Reliable navigation systems have always been essential for estimating both distance traveled and position. Some of the earliest type of navigation systems relied upon navigation by stars, or celestial navigation. Prior to the development of celestial navigation, navigation was done by “deduced” (or “dead”) reckoning. In dead-reckoning, the navigator finds his position by measuring the course and distance he has moved from some known point. Starting from a known point the navigator measures out his course and distance from that point. Each ending position would be the starting point for the next course-and-distance measurement.

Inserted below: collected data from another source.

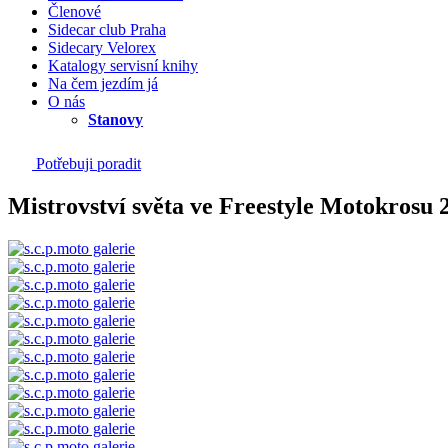
Členové
Sidecar club Praha
Sidecary Velorex
Katalogy servisní knihy
Na čem jezdím já
O nás
Stanovy
Potřebuji poradit
Mistrovství světa ve Freestyle Motokrosu 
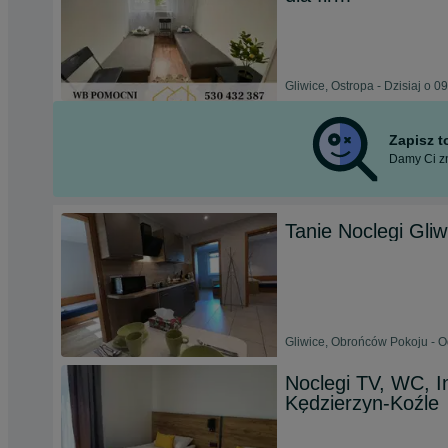
Gliwice, Ostropa - Dzisiaj o 0
Zapisz 
Damy Ci zn
Tanie Noclegi G
Gliwice, Obrońców Pokoju - O
Noclegi TV, WC, In
Kędzierzyn-Koźle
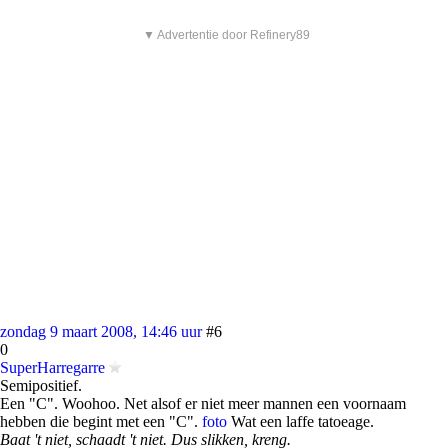
▼ Advertentie door Refinery89
zondag 9 maart 2008, 14:46 uur
#6
0
SuperHarregarre
Semipositief.
Een "C". Woohoo. Net alsof er niet meer mannen een voornaam
hebben die begint met een "C".
foto
Wat een laffe tatoeage.
Baat 't niet, schaadt 't niet. Dus slikken, kreng.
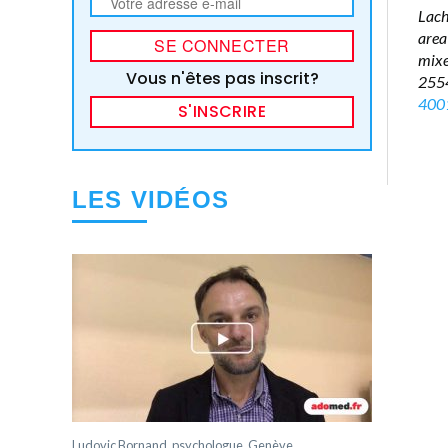
Lach
area
mix
Vous n'êtes pas inscrit?
25
400
S'INSCRIRE
LES VIDÉOS
Ludovic Bornand, psychologue, Genève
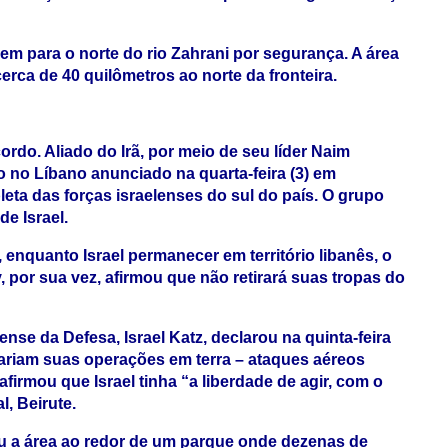
em para o norte do rio Zahrani por segurança. A área
cerca de 40 quilômetros ao norte da fronteira.
rdo. Aliado do Irã, por meio de seu líder Naim
 no Líbano anunciado na quarta-feira (3) em
eta das forças israelenses do sul do país. O grupo
e Israel.
 enquanto Israel permanecer em território libanês, o
, por sua vez, afirmou que não retirará suas tropas do
nse da Defesa, Israel Katz, declarou na quinta-feira
uariam suas operações em terra – ataques aéreos
afirmou que Israel tinha “a liberdade de agir, com o
l, Beirute.
giu a área ao redor de um parque onde dezenas de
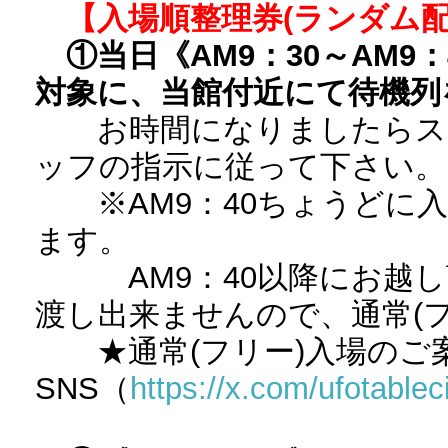
【入場順整理券(ランダム配
①当日《AM9：30～AM
対象に、当館付近にて待機列
お時間になりましたらスタ
ッフの指示に従って下さい。
※AM9：40ちょうどに入
ます。
AM9：40以降にお越し
渡し出来ませんので、通常(
★通常(フリー)入場のご
SNS（
https://x.com/ufotable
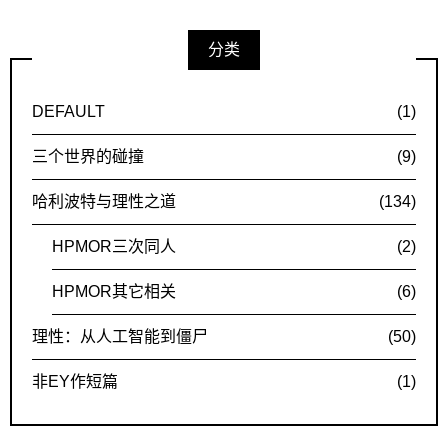
分类
DEFAULT
(1)
三个世界的碰撞
(9)
哈利波特与理性之道
(134)
HPMOR三次同人
(2)
HPMOR其它相关
(6)
理性：从人工智能到僵尸
(50)
非EY作短篇
(1)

In order for this method to work, the navigator needs a way to measure his course, and a way to measure the distance moved. Course is typically measured by a magnetic compass, although other methods, such as a heading gyroscope, could also be used. Distance is determined by a time and speed calculation: the navigator multiplied the speed of travel by the time traveled to get the distance. For a person traveling by foot, traditionally the distance measurement was computed by counting steps then multiplying the number of steps by the individuals average step length. This navigation system, however, is highly prone to errors, which when compounded can lead to highly inaccurate position and distance estimates.
An example of a more advanced navigation system is an inertial navigation system (INS). The basic INS consists of gyroscopes, accelerometers, a navigation computer, and a clock. Gyroscopes are instruments that sense angular rate. They are used to give the orientation of an object (for example: angles of roll, pitch, and yaw of an airplane). Accelerometers sense a linear change in rate (acceleration) along a given axis. Inertial navigation systems are particularly useful for an application where the trajectory of the vehicle or person does not maintain a fixed course or speed while traveling (i.e. high dynamics).
In one implementation of this embodiment, three mutually orthogonal gyroscopes and three mutually orthogonal accelerometers provide sensor data to the inertial navigation system. This accelerometer configuration provides three orthogonal acceleration components which can be vectorially summed. Combining the gyroscope-sensed orientation information with the summed accelerometer outputs yields the INS's total acceleration in 3D space. At each time-step of the system's clock, the navigation computer time integrates this quantity once to get the body's velocity vector. The velocity vector is then time integrated, yielding the position vector. These steps are continuously iterated throughout the navigation process.
Dead reckoning techniques can provide a better long-term solution; however, for best performance, these techniques require motion that is predictable (i.e., nearly constant step size and in a fixed direction relative to body orientation). Integrating traditional inertial navigation and dead reckoning techniques offers a solution to achieve optimal geographic location performance in the absence of GPS or other radio-frequency positioning aids.
Global Positioning System (GPS) is one of the most recent developments in navigation technology. GPS provides highly accurate estimates of position and distance traveled. GPS uses satellites to transmit signals to receivers on the ground. Each GPS satellite transmits data that indicates its location and the current time. All GPS satellites synchronize operations so that these repeating signals are transmitted at the same instant. The signals, moving at the speed of light, arrive at a GPS receiver at slightly different times because some satellites are farther away than others. The distance to the GPS satellites can be determined by estimating the amount of time it takes for their signals to reach the receiver. When the receiver estimates the distance to at least four GPS satellites, it can calculate its position in three dimensions.
When available, positioning aids such as GPS control navigation error growth. GPS receivers, however, require an unobstructed view of the sky, so they are used only outdoors and they often do not perform well within forested areas or near tall buildings. In these situations, an individual using a GPS is without an estimate speed and position.
The U.S. Pat. No. 6,522,266 entitled “NAVIGATION SYSTEM, METHOD AND SOFTWARE FOR FOOT TRAVEL” that issued on Feb. 18, 2003 describes a method of handling unusual motions (relative to walking) such as sidestepping, which can cause significant errors if the unusual motion is used for an extended period of time. U.S. Pat. No. 6,522,266 is also referred to here as the “the 266 patent” and is hereby incorporated herein by reference.
A need exists for a personal navigation system that defines and implements a step-time threshold to delineate types of motion, such as walking and running, and that generates and implements model parameters specific for each type of motion in order to provide an individual with estimates of position and distance traveled. It is also desirable for the personal navigation system to integrate the best navigation features of known navigation techniques with the step-time threshold and the model parameters specific for each type of motion regardless of variations in the step length for different types of motion, regardless of variations in the direction of the step, and regardless of the terrain over which they might travel.